O primeiro teste do camarada Arménio como testa de ferro vermelho está a ser um profundo fiasco. Senão vejamos:

 

- 5% de adesão na Autoeuropa

- 50% (números dos sindicatos) na CGD

- as ligações do Barreiro, Montijo, Cacilhas e Seixal estão a funcionar, pela primeira vez em dia de greve geral

- 20% de adesão nas Finanças de benfica (a dos cocktails molotov)

- Hospital de Santa Maria funciona com normalidade

- Metro do Porto opera as principais linhas, responsáveis por transportar 80% dos habituais passageiros

 

Se calhar, o facto do camarada Arménio não ter tomado banho não o ajudou particularmente a arregimentar as tropas, mas não serve de desculpa. 

 

O camarada Arménio é, de todas as formas, uma personagem engraçada, como se vê aqui, onde explica de forma eloquente que um tipo que quer ir trabalhar mas não pode, porque a greve dos transportes o impede, é contabilizado nos números da central como um grevista. E é contabilizado porquê? Porque ele até queria fazer greve, mas como não tem liberdade para tal, porque o patrão é mau, utiliza a greve dos transportes para fazer a sua própria greve. É este género de argumentos propagandísticos, clássicos da escola comunista da Guerra Fria, que faz do camarada Arménio uma caricatura.
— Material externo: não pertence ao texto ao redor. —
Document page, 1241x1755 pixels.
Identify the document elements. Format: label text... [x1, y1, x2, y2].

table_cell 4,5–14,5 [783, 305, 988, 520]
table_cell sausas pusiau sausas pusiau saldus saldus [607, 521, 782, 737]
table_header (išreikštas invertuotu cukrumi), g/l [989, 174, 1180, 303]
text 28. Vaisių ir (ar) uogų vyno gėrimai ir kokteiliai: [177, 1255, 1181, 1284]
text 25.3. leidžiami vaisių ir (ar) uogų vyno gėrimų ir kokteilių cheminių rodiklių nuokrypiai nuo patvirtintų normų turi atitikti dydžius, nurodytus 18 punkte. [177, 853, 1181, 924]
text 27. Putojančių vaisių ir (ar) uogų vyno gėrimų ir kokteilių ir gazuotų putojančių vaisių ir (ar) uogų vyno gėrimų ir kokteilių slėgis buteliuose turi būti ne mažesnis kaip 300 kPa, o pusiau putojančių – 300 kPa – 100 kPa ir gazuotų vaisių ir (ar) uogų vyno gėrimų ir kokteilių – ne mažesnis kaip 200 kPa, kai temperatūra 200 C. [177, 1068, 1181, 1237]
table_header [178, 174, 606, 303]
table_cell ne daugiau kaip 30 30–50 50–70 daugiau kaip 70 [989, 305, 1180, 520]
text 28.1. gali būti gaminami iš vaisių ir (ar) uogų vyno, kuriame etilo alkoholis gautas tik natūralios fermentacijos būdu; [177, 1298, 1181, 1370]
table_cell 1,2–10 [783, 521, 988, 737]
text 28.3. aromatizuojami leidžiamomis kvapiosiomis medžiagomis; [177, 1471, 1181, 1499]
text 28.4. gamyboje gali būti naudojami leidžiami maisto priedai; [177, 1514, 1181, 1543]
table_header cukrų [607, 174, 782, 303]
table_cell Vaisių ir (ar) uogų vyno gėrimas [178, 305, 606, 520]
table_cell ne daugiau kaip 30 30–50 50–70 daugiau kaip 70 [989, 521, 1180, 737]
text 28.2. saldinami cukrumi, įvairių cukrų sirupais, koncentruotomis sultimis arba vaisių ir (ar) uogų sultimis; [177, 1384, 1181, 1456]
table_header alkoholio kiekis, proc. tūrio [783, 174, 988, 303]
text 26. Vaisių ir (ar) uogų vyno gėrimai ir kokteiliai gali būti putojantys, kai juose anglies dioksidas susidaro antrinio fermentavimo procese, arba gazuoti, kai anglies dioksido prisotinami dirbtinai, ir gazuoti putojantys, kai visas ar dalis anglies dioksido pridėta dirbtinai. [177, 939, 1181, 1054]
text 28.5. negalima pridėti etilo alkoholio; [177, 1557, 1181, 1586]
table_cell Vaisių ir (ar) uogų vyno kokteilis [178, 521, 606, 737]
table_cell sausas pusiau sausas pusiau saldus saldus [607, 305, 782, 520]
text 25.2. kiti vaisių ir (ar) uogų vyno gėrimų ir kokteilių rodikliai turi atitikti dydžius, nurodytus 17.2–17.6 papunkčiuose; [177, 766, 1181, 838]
Um tipo que diz que os conflitos na Grécia são provocados por infiltrados de extrema-direita, com a conivência das autoridades, no sentido de denegrir a luta dos trabalhadores e dos sindicatos, não pode ser levado a sério em pleno século XXI.

 

O João acha que ele é uma pessoa perigosa. Eu acho que é apenas tolo, deslocado no tempo e insignificante.